GIVEN DATA:
=======
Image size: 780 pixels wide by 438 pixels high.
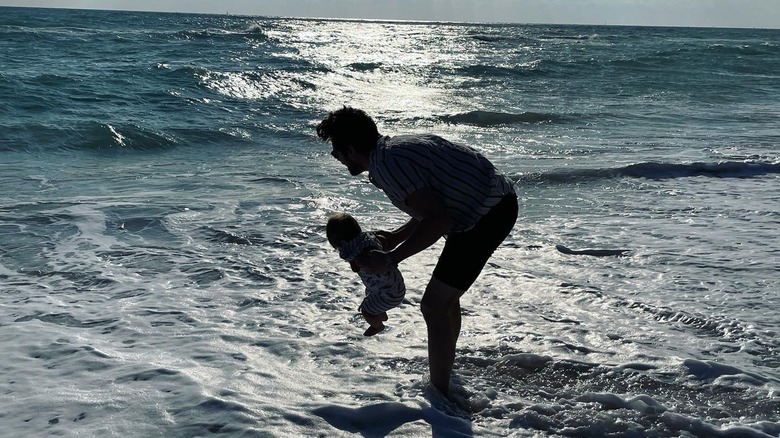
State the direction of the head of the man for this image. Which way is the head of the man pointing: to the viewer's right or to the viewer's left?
to the viewer's left

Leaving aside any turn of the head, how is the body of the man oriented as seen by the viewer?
to the viewer's left

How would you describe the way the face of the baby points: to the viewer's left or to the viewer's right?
to the viewer's left
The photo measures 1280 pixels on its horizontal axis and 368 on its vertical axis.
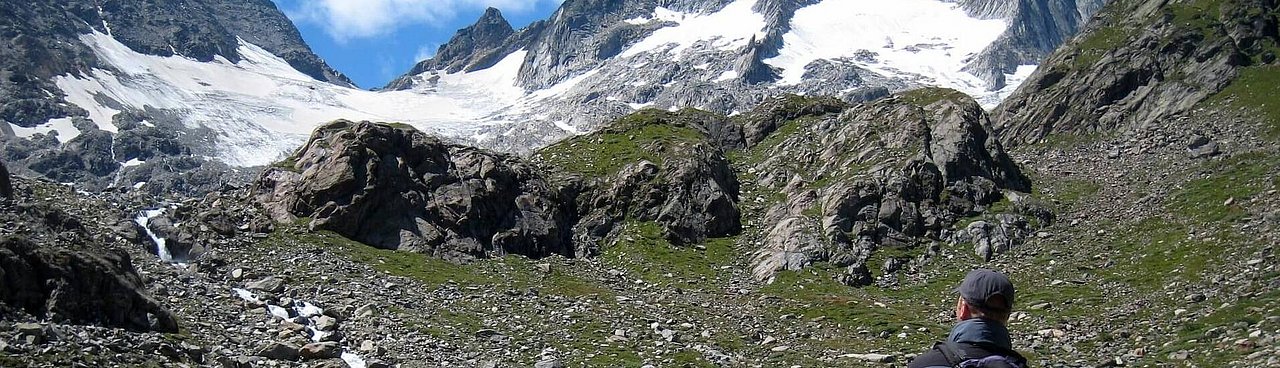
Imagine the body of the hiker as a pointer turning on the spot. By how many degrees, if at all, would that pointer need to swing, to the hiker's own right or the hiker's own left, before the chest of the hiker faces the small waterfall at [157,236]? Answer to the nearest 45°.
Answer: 0° — they already face it

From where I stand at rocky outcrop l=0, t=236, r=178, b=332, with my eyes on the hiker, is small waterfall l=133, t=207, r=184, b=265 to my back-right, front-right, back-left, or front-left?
back-left

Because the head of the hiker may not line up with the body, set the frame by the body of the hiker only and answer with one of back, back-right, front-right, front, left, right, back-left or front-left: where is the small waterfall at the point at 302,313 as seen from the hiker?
front

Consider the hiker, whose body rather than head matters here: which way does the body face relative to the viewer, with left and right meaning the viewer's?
facing away from the viewer and to the left of the viewer

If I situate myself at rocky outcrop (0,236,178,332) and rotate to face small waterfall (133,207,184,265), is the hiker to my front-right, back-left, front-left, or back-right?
back-right
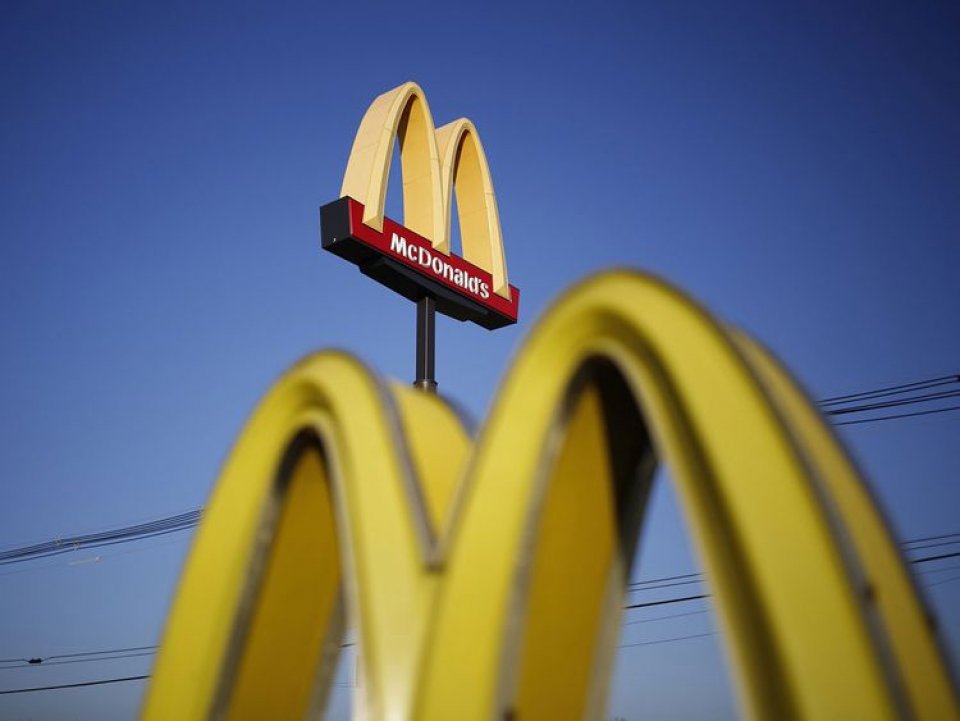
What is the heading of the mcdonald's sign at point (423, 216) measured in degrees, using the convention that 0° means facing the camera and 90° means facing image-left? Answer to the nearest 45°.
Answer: approximately 315°
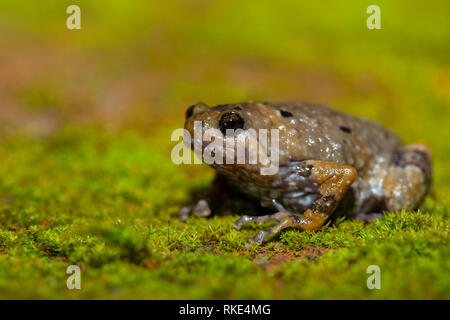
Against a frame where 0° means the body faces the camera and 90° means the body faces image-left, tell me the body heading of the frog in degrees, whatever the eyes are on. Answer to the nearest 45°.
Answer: approximately 45°
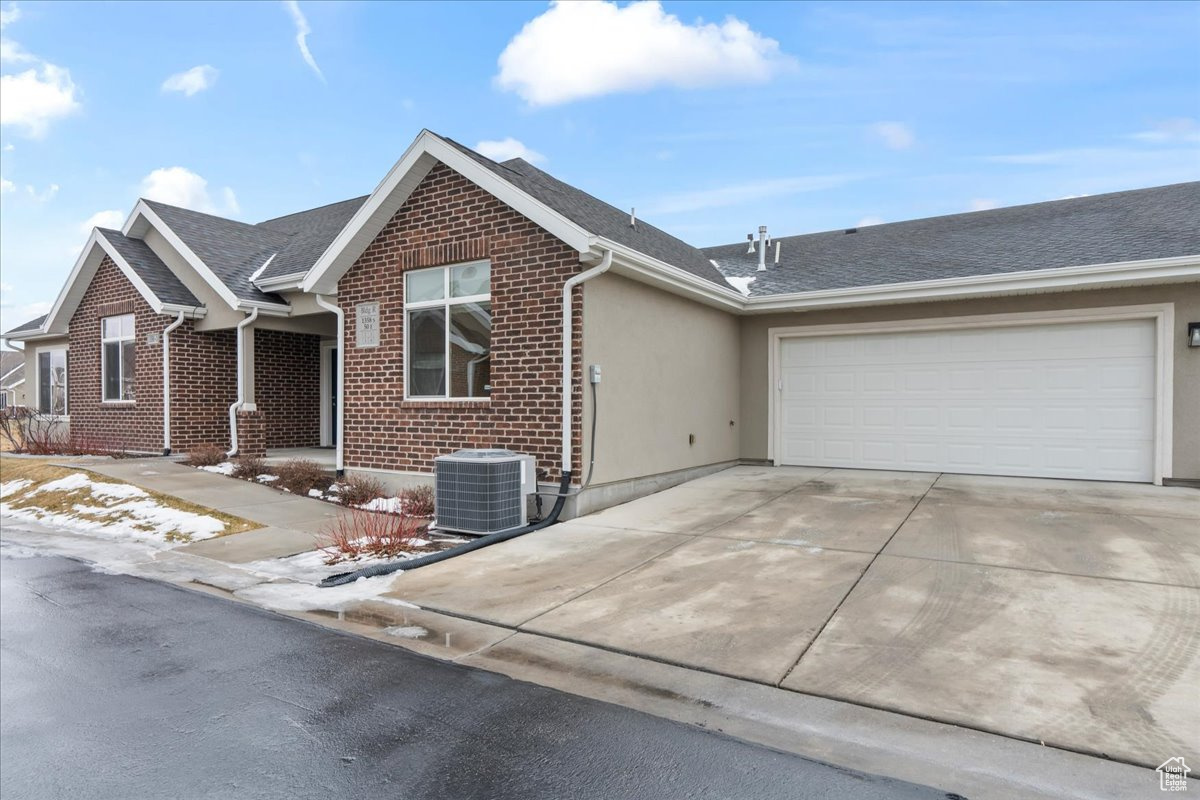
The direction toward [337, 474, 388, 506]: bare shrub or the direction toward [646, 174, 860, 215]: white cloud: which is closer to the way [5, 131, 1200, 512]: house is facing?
the bare shrub

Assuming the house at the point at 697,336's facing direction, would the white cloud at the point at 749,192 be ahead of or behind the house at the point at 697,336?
behind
=======
WHAT TO WORK ON: Put the lines of the records, from the line containing "From where I" up to and including the line containing "Answer: approximately 315°", into a JSON list of strings with one string per line. Skip blank lines and leave the pictures out.

OUTPUT FOR THIS EXERCISE:
[
  "From where I stand at rocky outcrop l=0, t=236, r=178, b=332, with my eyes on the hiker, is small waterfall l=133, t=207, r=184, b=265 to my back-right, front-right, back-left, or front-left?",
  "back-left",
  "Because the head of the hiker may not line up with the body, set the frame by the body of the hiker only and answer with one of back, back-right, front-right, front, left, right, back-left or front-left: where is the small waterfall at the point at 302,313 as seen from the hiker?",
  "front",
  "Consider the hiker, whose body rather than head matters here: which way does the body face relative to the viewer, with left and right meaning the viewer's?",
  "facing away from the viewer and to the left of the viewer",
  "If I situate myself at rocky outcrop (0,236,178,332) and rotate to face small waterfall (133,207,184,265), is the hiker to my front-right, back-left, front-left, or back-right?",
  "back-right",
  "What is the heading of the mcdonald's sign at point (423, 216) measured in degrees, using the convention that 0° means facing the camera and 90° means facing image-left? Answer to the nearest 45°.",
  "Answer: approximately 315°"
]